- Relator(a)
- Ministro Herman Benjamin
- Órgão julgador
- Segunda Turma
- Data do julgamento
- 18/02/2016
- Data de publicação
- 19/05/2016
STJ – Acórdão, Rel. Ministro Herman Benjamin, Segunda Turma, j. 18/02/2016, p. 19/05/2016
TRIBUTÁRIO. PIS E COFINS. LOCAÇÃO DE BENS IMÓVEIS. RECEITA DECORRENTE DA ATIVIDADE OPERACIONAL DA EMPRESA. CONCEITO CLÁSSICO DE FATURAMENTO. INCLUSÃO NA BASE DE CÁLCULO. 1. O acórdão recorrido encontra-se em consonância com a jurisprudência assentada pelo STJ, sob o regime do art. 543-C do CPC, no sentido de que o conceito clássico de faturamento, para efeito do PIS e da Cofins, alcança as receitas oriundas da atividade operacional da empresa (EDcl no REsp 929.521/SP, Rel. Ministro Luiz Fux, Primeira Seção, DJe 12/5/2010). 2. Conforme assentado em precedente atual, "Mesmo antes da alteração legislativa da Lei nº 9.718/98 perpetrada pela MP nº 627/13, convertida na Lei nº 12.973/14, o Superior Tribunal de Justiça já havia assentado que as receitas auferidas com a locação de imóveis próprios das pessoas jurídicas integram o conceito de faturamento como base de cálculo para a incidência do PIS e da COFINS, ainda que tal atividade não constitua o objeto social da empresa, tendo em vista que o sentido de faturamento acolhido pela lei e pelo Supremo Tribunal Federal não foi o estritamente comercial" (AgRg no REsp 1.558.934/SC, Rel.
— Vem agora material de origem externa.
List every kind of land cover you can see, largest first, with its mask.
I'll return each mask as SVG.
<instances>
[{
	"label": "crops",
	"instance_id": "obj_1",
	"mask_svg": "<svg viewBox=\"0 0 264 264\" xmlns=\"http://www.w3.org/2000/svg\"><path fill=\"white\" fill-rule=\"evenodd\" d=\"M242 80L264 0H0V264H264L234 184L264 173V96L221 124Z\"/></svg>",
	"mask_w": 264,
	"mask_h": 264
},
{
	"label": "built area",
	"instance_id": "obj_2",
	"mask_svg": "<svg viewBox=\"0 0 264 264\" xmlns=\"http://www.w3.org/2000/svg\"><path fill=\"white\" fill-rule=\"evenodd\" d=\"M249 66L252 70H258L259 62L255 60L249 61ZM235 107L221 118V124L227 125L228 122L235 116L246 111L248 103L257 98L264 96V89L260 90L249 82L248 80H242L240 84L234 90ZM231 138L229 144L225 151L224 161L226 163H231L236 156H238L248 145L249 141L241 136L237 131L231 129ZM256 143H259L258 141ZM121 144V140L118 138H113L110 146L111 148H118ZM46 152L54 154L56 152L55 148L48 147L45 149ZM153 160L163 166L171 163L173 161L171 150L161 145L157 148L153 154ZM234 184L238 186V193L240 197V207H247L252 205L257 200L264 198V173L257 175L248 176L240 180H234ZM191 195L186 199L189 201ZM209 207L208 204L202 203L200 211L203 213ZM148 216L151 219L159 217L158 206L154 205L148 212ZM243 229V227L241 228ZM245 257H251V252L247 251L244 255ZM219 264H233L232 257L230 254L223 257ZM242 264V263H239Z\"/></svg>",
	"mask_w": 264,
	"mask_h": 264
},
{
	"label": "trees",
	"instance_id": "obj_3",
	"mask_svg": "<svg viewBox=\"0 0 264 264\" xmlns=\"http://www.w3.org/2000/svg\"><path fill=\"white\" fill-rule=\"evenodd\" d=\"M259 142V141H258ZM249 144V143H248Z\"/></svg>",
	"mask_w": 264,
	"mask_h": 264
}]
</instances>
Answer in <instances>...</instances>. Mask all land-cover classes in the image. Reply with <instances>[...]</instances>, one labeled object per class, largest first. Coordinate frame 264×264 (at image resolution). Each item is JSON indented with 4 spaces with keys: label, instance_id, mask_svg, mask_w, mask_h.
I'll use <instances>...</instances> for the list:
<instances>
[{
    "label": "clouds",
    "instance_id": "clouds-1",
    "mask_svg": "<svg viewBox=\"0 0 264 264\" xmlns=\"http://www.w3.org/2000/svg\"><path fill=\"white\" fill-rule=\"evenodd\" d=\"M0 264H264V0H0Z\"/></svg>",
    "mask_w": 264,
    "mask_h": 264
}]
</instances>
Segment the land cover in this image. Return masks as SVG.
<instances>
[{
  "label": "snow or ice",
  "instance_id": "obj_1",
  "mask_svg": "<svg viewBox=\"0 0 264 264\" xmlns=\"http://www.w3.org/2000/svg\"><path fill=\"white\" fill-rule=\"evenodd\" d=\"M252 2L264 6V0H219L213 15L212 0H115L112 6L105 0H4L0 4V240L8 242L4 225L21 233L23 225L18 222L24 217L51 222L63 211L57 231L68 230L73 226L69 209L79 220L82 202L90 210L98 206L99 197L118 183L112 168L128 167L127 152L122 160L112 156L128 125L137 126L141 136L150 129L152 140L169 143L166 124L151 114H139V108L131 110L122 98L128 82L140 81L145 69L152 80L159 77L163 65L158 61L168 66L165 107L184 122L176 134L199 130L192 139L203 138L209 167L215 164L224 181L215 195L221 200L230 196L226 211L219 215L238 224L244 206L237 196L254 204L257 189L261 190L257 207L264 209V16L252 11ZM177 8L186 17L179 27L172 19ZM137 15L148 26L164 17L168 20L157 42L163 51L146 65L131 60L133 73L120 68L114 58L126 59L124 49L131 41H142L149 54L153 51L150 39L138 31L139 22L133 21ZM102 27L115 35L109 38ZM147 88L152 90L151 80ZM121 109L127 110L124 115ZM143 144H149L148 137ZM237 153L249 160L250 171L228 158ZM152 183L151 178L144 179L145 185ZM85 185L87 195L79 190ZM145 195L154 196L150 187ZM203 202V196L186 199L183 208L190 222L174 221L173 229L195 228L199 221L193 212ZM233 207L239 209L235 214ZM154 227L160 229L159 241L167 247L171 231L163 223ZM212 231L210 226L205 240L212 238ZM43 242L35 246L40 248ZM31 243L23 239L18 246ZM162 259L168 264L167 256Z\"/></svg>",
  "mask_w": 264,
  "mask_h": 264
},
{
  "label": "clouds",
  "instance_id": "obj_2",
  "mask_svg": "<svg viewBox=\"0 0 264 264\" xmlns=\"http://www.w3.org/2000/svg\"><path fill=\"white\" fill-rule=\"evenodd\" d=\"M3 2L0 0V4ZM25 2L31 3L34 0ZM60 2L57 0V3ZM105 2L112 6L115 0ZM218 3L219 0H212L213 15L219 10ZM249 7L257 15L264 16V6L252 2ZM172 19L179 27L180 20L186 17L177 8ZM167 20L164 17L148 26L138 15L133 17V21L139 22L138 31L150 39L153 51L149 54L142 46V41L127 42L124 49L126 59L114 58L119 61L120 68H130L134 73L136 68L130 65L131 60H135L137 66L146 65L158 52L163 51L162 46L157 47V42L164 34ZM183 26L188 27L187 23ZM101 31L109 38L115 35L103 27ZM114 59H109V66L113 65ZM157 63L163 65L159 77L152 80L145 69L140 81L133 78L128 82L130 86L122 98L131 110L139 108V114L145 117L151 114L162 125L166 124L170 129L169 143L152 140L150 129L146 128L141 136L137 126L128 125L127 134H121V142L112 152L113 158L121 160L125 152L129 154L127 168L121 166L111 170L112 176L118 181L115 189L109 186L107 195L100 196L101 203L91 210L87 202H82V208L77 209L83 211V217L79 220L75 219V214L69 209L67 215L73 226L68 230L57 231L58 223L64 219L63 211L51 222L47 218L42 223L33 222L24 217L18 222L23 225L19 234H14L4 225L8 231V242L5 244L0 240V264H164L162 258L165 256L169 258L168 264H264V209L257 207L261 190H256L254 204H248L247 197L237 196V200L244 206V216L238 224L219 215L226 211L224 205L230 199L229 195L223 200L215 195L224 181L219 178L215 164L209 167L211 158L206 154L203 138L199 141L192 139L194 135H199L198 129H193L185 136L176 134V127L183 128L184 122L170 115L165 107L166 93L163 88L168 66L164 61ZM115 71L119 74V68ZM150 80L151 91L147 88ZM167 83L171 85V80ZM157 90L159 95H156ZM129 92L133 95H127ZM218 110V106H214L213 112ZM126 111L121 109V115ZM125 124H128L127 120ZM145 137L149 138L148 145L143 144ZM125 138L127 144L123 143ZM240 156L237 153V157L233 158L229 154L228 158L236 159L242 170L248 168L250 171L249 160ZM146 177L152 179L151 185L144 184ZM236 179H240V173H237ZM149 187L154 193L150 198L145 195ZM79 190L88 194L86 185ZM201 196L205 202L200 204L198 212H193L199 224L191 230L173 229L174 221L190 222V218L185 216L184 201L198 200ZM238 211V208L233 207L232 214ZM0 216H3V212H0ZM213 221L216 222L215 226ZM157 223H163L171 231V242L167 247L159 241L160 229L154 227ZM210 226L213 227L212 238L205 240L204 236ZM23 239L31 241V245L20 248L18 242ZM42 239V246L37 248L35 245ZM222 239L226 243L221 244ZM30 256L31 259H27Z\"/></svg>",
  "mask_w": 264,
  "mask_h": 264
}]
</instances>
Ministro Mauro Campbell Marques, Segunda Turma, DJe 19/11/2015). 3. É irrelevante a alegação amparada na Súmula Vinculante 31, a qual se refere ao ISS, este, sim, um tributo cujo fato gerador é a prestação de serviços. 4. Também não favorece à agravante o entendimento firmado no AgRg no AREsp 593.627/RN, de relatoria do Ministro Sergio Kukina, em que se discutiu a inclusão do ICMS na base de cálculo do PIS e da Cofins. 5. Agravo Regimental não provido. (AgRg no REsp n. 1.564.589/SC, relator Ministro Herman Benjamin, Segunda Turma, julgado em 18/2/2016, DJe de 19/5/2016.)